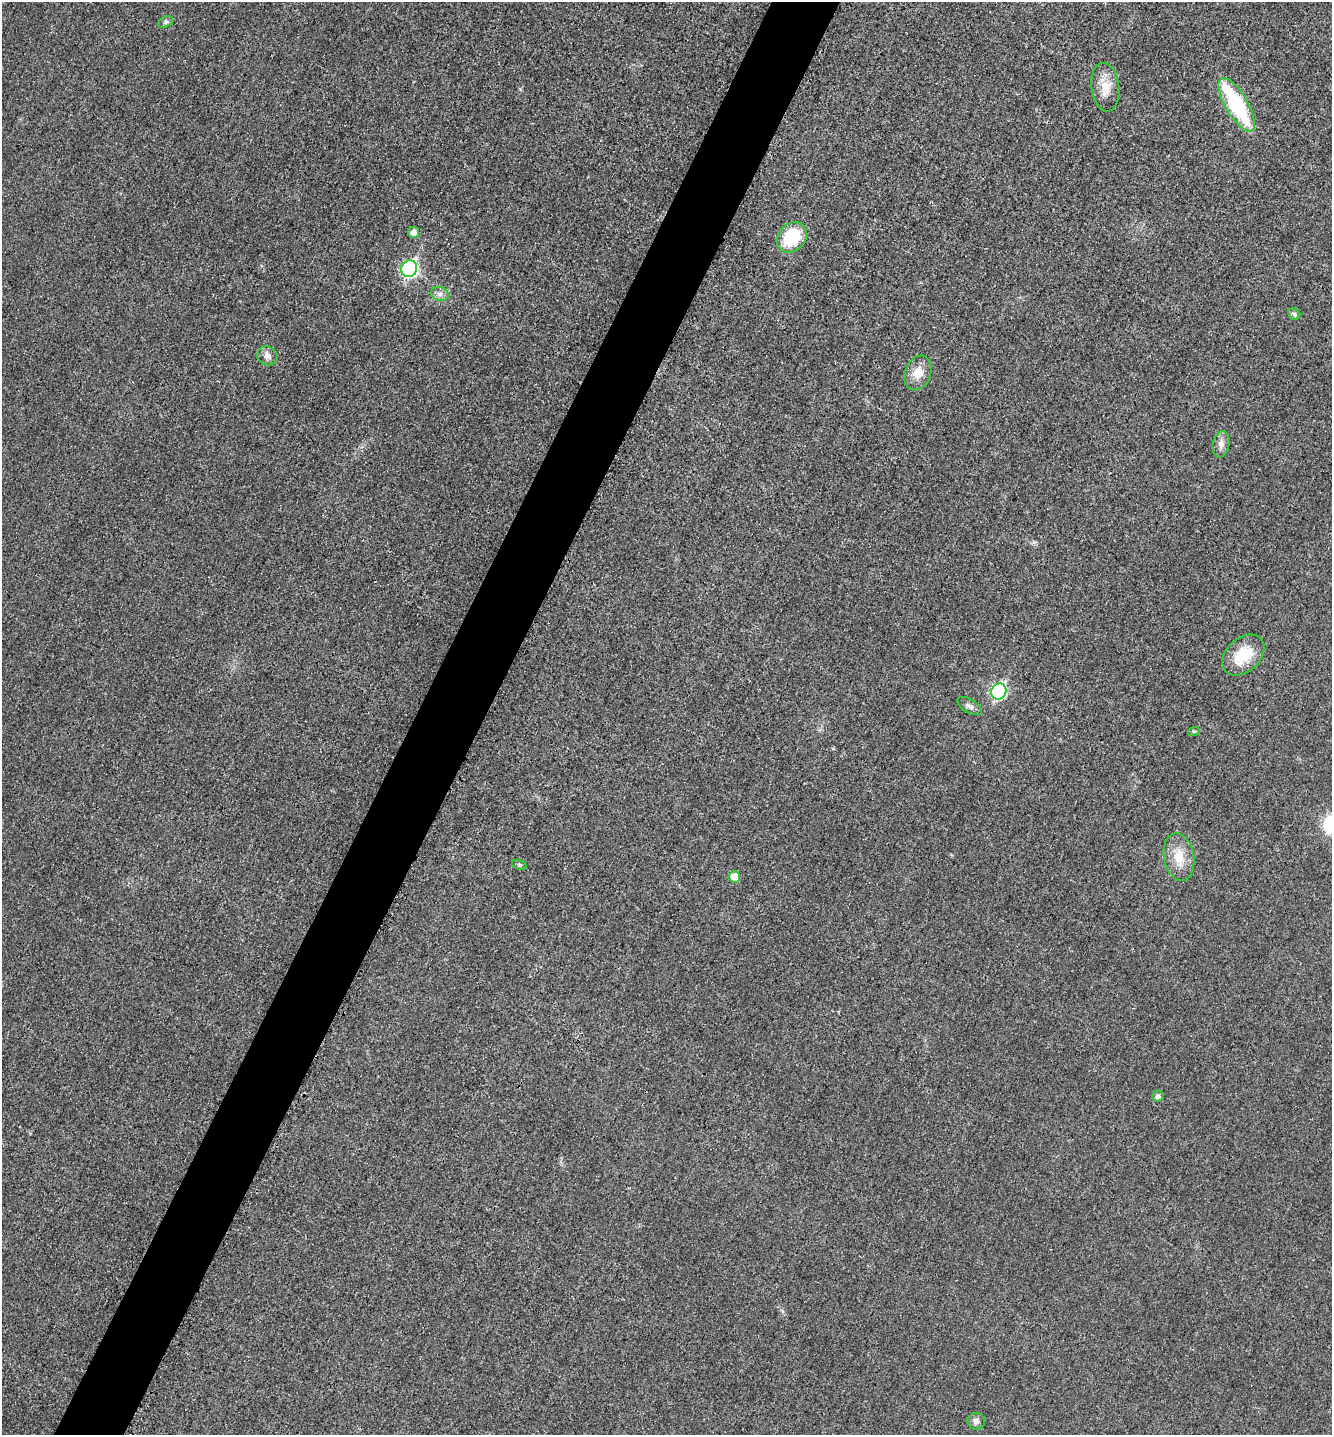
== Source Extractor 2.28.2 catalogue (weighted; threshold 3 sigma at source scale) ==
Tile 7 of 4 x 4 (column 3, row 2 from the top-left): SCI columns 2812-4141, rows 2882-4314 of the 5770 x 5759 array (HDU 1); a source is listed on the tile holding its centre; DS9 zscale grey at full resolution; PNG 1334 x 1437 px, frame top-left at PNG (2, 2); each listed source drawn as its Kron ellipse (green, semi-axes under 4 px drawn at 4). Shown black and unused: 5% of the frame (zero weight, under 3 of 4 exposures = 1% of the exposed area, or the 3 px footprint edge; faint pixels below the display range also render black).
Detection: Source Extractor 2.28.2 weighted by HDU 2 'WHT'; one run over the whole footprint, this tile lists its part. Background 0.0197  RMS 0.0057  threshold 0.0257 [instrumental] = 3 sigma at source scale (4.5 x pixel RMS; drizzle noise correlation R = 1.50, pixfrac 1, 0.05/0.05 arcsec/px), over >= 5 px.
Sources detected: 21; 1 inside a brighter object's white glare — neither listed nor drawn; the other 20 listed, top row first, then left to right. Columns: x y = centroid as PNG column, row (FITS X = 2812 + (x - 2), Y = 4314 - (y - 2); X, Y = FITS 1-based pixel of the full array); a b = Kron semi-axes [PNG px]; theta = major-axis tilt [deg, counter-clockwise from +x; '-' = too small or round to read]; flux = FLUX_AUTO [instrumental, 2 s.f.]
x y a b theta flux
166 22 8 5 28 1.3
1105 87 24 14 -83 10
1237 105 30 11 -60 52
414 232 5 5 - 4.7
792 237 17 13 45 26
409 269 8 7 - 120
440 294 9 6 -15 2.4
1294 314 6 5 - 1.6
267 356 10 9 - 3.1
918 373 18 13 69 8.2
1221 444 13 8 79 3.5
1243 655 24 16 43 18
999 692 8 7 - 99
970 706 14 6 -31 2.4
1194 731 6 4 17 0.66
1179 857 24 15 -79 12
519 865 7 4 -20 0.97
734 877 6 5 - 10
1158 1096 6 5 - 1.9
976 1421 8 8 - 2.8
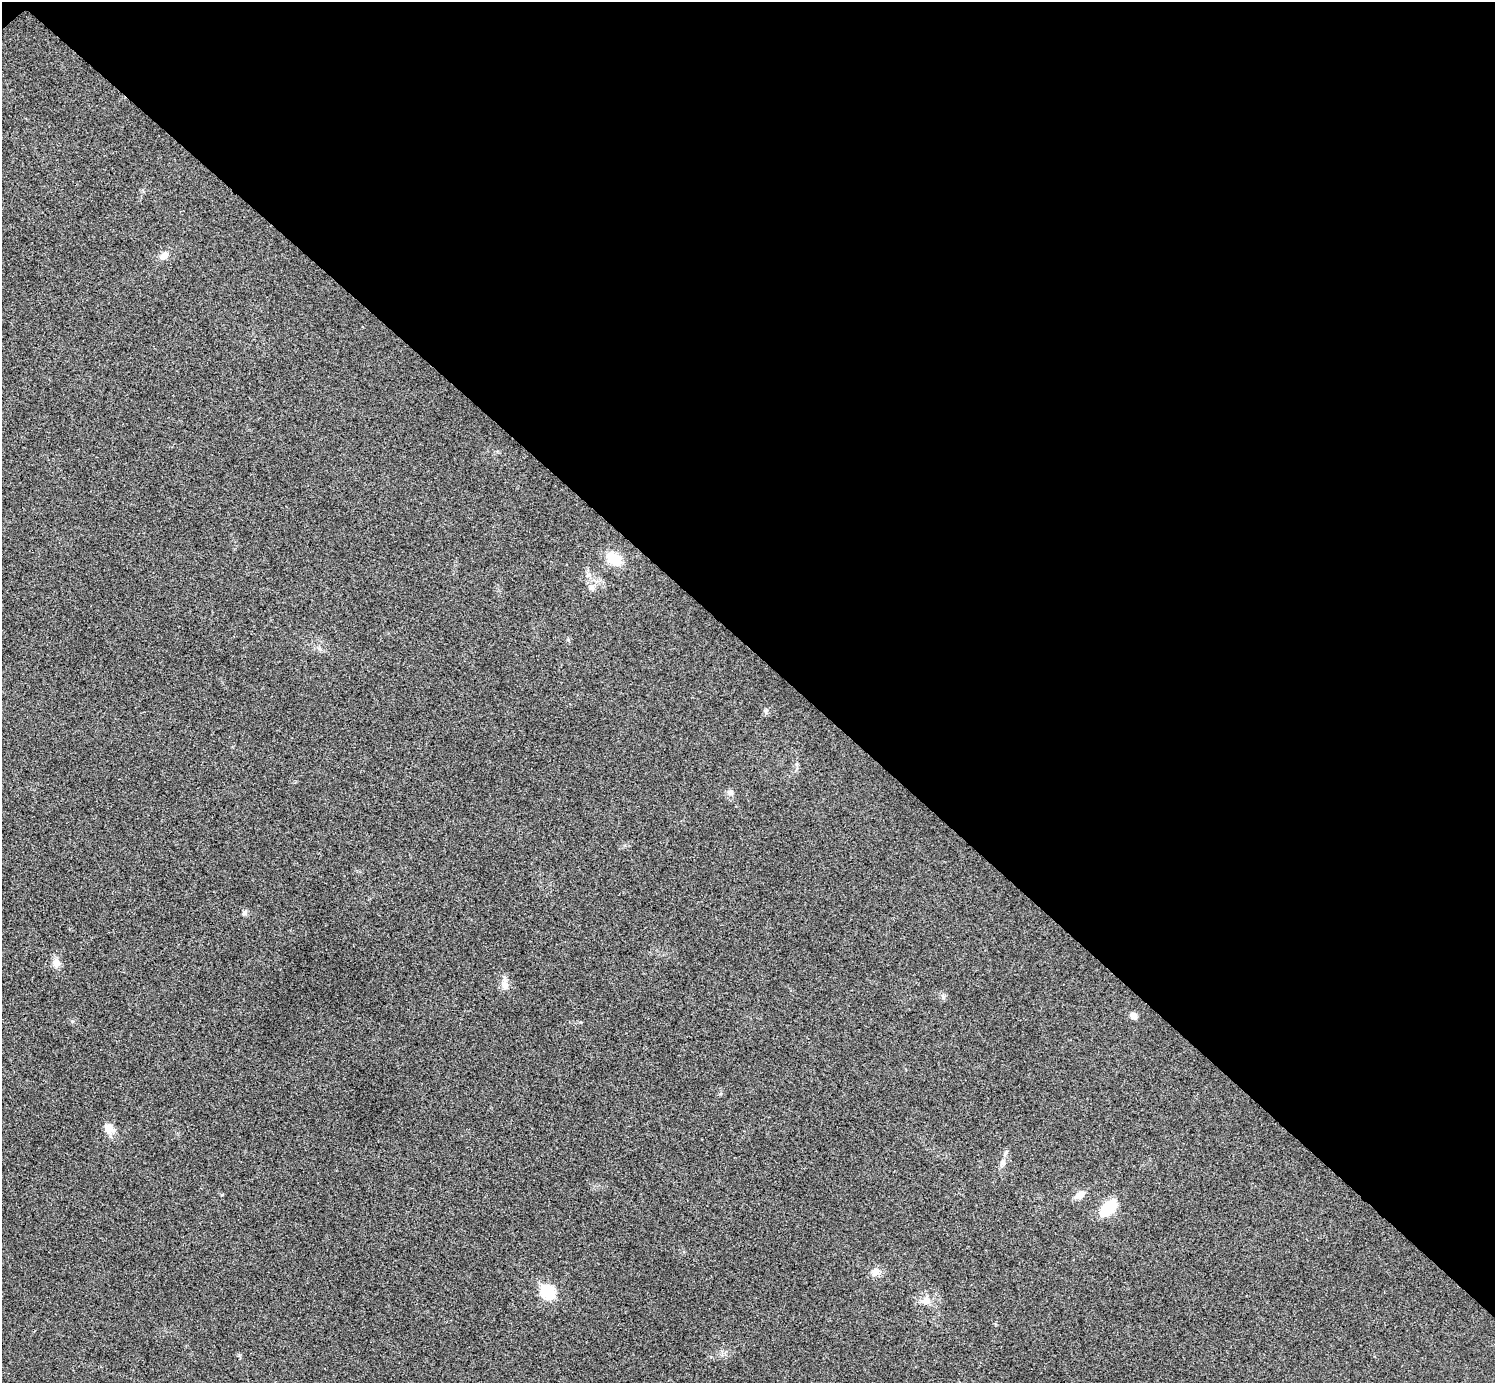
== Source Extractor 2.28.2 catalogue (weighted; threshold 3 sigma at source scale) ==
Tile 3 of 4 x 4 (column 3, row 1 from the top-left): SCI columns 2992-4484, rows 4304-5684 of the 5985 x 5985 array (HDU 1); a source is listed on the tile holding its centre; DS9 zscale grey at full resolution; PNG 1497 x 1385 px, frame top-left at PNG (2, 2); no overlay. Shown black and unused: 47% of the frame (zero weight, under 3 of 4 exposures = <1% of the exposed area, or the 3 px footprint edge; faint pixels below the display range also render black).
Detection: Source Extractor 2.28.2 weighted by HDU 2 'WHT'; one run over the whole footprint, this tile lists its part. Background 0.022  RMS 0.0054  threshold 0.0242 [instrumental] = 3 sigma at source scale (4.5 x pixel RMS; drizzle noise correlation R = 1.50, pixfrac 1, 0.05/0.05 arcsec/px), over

######

### Task to complete:
Please return the whole listing above line for line, unchanged, and leave the pictures out.

### Finished exercise:
== Source Extractor 2.28.2 catalogue (weighted; threshold 3 sigma at source scale) ==
Tile 7 of 4 x 4 (column 3, row 2 from the top-left): SCI columns 2812-4141, rows 2882-4314 of the 5770 x 5759 array (HDU 1); a source is listed on the tile holding its centre; DS9 zscale grey at full resolution; PNG 1334 x 1437 px, frame top-left at PNG (2, 2); each listed source drawn as its Kron ellipse (green, semi-axes under 4 px drawn at 4). Shown black and unused: 5% of the frame (zero weight, under 3 of 4 exposures = 1% of the exposed area, or the 3 px footprint edge; faint pixels below the display range also render black).
Detection: Source Extractor 2.28.2 weighted by HDU 2 'WHT'; one run over the whole footprint, this tile lists its part. Background 0.0197  RMS 0.0057  threshold 0.0257 [instrumental] = 3 sigma at source scale (4.5 x pixel RMS; drizzle noise correlation R = 1.50, pixfrac 1, 0.05/0.05 arcsec/px), over >= 5 px.
Sources detected: 21; 1 inside a brighter object's white glare — neither listed nor drawn; the other 20 listed, top row first, then left to right. Columns: x y = centroid as PNG column, row (FITS X = 2812 + (x - 2), Y = 4314 - (y - 2); X, Y = FITS 1-based pixel of the full array); a b = Kron semi-axes [PNG px]; theta = major-axis tilt [deg, counter-clockwise from +x; '-' = too small or round to read]; flux = FLUX_AUTO [instrumental, 2 s.f.]
x y a b theta flux
166 22 8 5 28 1.3
1105 87 24 14 -83 10
1237 105 30 11 -60 52
414 232 5 5 - 4.7
792 237 17 13 45 26
409 269 8 7 - 120
440 294 9 6 -15 2.4
1294 314 6 5 - 1.6
267 356 10 9 - 3.1
918 373 18 13 69 8.2
1221 444 13 8 79 3.5
1243 655 24 16 43 18
999 692 8 7 - 99
970 706 14 6 -31 2.4
1194 731 6 4 17 0.66
1179 857 24 15 -79 12
519 865 7 4 -20 0.97
734 877 6 5 - 10
1158 1096 6 5 - 1.9
976 1421 8 8 - 2.8
== Source Extractor 2.28.2 catalogue (weighted; threshold 3 sigma at source scale) ==
Tile 3 of 4 x 4 (column 3, row 1 from the top-left): SCI columns 2992-4484, rows 4304-5684 of the 5985 x 5985 array (HDU 1); a source is listed on the tile holding its centre; DS9 zscale grey at full resolution; PNG 1497 x 1385 px, frame top-left at PNG (2, 2); no overlay. Shown black and unused: 47% of the frame (zero weight, under 3 of 4 exposures = <1% of the exposed area, or the 3 px footprint edge; faint pixels below the display range also render black).
Detection: Source Extractor 2.28.2 weighted by HDU 2 'WHT'; one run over the whole footprint, this tile lists its part. Background 0.022  RMS 0.0054  threshold 0.0242 [instrumental] = 3 sigma at source scale (4.5 x pixel RMS; drizzle noise correlation R = 1.50, pixfrac 1, 0.05/0.05 arcsec/px), over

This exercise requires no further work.